I am in a situation where I need to compute something like size_t s=(size_t)floorf(f);
. That is, the argument is a float, but it has an integer value (assume floorf(f)
is small enough to be represented exactly). While optimizing this, I discovered something interesting.
Here are some conversions from float
to integers (GCC 5.2.0 -O3). For clarity, the conversion given is the return value of a test function.
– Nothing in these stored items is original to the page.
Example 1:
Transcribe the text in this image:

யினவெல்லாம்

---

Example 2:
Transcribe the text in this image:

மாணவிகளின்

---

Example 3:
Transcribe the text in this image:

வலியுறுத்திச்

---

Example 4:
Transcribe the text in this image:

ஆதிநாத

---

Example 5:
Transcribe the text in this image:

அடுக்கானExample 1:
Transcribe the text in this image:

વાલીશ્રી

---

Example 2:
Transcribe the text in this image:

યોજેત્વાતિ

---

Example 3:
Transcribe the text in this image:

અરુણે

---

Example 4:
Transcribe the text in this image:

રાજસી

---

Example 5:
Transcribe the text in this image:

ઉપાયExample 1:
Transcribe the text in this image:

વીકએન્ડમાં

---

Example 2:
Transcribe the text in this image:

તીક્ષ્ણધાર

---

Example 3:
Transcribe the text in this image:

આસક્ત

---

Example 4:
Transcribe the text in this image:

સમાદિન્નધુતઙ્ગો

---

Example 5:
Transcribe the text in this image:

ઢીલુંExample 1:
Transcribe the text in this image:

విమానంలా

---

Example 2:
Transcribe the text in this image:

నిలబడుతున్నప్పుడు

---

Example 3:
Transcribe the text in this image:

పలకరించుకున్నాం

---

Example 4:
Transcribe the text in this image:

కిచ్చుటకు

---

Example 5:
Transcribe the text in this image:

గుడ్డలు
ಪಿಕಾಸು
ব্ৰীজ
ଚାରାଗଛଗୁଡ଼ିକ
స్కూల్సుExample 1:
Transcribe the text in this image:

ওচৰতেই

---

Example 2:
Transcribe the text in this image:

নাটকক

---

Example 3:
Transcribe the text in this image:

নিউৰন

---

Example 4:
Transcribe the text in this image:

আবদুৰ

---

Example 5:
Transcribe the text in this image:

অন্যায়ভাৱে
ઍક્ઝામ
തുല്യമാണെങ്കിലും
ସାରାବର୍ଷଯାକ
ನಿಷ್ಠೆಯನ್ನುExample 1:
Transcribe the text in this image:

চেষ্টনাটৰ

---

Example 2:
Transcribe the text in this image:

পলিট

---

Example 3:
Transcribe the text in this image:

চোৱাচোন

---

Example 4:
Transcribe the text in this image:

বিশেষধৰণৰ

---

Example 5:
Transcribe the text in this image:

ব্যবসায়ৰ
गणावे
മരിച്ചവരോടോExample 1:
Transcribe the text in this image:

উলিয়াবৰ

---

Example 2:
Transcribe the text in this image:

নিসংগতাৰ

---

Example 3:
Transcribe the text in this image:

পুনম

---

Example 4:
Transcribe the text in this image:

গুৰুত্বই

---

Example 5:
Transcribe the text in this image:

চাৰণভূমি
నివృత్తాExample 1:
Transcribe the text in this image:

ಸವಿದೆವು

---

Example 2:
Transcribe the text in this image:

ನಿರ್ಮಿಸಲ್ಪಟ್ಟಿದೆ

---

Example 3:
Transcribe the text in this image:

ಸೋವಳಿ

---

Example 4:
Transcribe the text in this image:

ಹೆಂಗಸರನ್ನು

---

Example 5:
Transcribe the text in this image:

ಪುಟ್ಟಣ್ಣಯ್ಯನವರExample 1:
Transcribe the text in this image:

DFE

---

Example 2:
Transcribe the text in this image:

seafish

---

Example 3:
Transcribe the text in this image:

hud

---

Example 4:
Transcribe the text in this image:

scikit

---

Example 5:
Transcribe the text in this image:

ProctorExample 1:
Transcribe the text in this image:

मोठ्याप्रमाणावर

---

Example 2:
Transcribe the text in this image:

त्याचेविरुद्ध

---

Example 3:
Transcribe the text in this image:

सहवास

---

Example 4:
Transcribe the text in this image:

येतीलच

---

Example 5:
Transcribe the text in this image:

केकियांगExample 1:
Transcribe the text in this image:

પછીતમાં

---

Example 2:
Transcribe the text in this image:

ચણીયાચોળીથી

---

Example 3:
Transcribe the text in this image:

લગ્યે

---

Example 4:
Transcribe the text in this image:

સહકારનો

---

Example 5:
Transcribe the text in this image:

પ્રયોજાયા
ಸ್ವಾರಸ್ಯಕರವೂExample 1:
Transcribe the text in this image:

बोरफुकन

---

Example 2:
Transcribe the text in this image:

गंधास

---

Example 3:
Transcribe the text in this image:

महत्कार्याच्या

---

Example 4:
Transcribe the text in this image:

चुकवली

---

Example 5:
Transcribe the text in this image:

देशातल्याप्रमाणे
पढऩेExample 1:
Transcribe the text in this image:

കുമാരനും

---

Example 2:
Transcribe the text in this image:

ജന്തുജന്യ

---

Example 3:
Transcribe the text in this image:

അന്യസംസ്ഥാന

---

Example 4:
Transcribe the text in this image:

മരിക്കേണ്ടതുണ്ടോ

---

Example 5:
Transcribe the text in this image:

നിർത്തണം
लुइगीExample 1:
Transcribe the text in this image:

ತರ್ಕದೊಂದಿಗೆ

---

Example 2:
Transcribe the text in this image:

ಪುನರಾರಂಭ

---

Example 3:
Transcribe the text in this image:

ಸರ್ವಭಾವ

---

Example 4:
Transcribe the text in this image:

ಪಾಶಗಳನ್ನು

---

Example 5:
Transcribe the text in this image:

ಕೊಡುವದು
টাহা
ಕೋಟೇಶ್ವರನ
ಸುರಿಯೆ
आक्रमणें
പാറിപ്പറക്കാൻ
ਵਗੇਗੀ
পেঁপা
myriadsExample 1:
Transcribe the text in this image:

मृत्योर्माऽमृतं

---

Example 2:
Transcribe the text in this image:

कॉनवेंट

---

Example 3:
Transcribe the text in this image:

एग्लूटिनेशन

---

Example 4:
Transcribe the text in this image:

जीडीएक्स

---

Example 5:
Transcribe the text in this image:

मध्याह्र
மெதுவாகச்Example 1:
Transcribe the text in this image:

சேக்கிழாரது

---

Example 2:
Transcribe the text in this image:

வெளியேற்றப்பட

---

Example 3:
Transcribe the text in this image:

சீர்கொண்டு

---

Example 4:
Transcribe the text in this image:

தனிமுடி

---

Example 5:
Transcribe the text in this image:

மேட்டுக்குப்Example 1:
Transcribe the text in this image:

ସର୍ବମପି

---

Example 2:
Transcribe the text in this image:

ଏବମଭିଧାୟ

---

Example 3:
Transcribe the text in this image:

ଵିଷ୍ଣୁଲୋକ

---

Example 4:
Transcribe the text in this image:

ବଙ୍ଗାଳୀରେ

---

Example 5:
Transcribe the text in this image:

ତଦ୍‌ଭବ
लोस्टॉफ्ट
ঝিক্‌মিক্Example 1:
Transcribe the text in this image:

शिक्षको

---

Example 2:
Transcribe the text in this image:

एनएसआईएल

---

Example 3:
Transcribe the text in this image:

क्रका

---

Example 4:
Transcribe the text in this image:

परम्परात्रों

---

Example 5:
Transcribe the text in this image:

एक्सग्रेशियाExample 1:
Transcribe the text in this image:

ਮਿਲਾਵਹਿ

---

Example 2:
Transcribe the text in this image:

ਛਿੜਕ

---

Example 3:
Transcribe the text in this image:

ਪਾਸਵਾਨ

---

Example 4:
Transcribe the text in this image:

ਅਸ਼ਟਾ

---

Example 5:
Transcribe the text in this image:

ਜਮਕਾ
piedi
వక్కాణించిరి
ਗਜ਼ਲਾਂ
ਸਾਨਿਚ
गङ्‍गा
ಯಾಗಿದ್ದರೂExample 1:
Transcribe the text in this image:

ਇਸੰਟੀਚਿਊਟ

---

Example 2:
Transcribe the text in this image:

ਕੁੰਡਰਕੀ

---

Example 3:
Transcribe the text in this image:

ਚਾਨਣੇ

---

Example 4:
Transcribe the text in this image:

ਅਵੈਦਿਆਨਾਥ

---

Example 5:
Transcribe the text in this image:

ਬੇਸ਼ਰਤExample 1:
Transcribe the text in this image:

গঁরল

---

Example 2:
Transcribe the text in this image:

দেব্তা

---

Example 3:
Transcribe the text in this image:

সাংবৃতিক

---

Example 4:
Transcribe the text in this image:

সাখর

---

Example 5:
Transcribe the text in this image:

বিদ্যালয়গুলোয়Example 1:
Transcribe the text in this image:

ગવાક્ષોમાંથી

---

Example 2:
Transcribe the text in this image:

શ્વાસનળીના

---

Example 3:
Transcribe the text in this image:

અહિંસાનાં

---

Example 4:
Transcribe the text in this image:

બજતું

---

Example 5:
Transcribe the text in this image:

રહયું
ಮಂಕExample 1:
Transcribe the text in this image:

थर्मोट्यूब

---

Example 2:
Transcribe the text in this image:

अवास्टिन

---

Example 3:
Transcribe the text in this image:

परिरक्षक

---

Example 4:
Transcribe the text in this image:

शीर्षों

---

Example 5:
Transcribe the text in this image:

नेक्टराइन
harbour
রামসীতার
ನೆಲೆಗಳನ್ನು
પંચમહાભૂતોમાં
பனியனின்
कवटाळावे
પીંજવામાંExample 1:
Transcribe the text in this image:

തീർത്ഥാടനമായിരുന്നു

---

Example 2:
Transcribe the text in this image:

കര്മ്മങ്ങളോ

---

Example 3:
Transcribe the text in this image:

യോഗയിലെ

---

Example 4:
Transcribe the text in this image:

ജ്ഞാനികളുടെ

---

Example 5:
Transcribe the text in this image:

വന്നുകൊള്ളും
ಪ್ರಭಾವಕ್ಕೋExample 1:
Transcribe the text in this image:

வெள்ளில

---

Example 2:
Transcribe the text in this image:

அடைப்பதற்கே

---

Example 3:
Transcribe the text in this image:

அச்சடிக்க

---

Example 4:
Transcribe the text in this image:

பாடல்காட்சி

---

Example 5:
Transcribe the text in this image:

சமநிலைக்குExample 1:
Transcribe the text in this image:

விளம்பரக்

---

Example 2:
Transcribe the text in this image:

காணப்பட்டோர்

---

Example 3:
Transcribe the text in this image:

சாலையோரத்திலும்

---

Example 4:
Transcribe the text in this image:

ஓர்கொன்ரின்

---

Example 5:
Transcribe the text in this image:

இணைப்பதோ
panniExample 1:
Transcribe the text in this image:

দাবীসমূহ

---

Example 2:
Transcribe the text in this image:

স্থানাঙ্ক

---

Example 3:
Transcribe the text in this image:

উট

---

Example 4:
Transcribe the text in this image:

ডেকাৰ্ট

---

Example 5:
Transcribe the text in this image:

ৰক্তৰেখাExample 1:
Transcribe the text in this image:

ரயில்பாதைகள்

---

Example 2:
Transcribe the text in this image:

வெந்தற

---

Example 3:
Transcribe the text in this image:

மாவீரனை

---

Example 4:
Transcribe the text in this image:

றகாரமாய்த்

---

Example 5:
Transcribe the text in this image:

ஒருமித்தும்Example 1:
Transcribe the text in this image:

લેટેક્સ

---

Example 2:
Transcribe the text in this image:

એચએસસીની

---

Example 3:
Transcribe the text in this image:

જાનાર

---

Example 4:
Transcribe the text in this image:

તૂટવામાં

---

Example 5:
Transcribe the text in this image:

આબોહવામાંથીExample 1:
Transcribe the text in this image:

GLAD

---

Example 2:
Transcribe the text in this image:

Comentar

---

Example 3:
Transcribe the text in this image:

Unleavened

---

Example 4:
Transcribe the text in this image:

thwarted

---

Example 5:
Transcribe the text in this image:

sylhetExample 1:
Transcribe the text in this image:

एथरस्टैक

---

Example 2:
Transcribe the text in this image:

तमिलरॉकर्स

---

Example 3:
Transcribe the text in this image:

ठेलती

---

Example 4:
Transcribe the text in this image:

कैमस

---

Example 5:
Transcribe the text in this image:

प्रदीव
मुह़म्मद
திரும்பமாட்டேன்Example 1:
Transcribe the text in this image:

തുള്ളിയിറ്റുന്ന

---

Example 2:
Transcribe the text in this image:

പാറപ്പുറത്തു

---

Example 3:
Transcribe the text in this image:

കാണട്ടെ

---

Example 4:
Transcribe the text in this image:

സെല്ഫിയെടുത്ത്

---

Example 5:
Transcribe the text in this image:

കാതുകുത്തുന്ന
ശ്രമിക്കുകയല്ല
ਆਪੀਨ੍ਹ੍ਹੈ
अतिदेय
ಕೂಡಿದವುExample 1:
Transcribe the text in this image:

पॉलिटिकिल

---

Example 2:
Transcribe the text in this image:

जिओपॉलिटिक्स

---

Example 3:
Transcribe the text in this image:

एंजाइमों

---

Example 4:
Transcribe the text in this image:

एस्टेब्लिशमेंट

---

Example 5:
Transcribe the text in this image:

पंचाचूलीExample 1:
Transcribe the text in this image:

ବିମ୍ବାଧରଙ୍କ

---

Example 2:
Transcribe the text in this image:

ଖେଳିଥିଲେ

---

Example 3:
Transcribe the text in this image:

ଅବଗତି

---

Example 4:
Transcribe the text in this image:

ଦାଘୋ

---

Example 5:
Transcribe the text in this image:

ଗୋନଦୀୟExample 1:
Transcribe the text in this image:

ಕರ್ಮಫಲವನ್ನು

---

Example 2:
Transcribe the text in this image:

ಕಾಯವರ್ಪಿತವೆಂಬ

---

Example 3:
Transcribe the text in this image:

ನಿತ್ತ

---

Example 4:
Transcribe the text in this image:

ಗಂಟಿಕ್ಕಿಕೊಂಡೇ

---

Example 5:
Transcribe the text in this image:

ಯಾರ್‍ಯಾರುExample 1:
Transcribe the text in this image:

Here's int32_t x=(int32_t)f
:
cvttss2si eax, xmm0
ret
Here's uint32_t x=(uint32_t)f
:
cvttss2si rax, xmm0
ret
Here's int64_t x=(int64_t)f
:
cvttss2si rax, xmm0
ret
Last, here's uint64_t x=(uint64_t)f;
:
ucomiss xmm0, DWORD PTR .LC2[rip]
jnb .L4
cvttss2si rax, xmm0
ret
.L4:
subss xmm0, DWORD PTR .LC2[rip]
movabs rdx, -9223372036854775808
cvttss2si rax, xmm0
xor rax, rdx
ret
.LC2:
.long 1593835520
This last one is much more complex than the others. Moreover, Clang and MSVC behave similarly. For your convenience, I've translated it into pseudo-C:
float lc2 = (float)(/* 2^63 - 1 */);
if (f<lc2) {
return (uint64_t)f;
} else {
f -= lc2;
uint64_t temp = (uint64_t)f;
temp ^= /* 2^63 */; //Toggle highest bit
return temp;
}
This looks like it is trying to compute the first overflow mod 64 correctly. That seems kindof bogus, since the documentation for cvttss2si tells me that if an overflow happens (at 2^32, not 2^64), "the indefinite integer value (80000000H) is returned".
My questions:
- What is this really doing, and why?
- Why wasn't something similar done for the other integer types?
- How can I change the conversion so as to produce similar code (only output lines 3 and 4) (again, assume that the value is exactly representable)?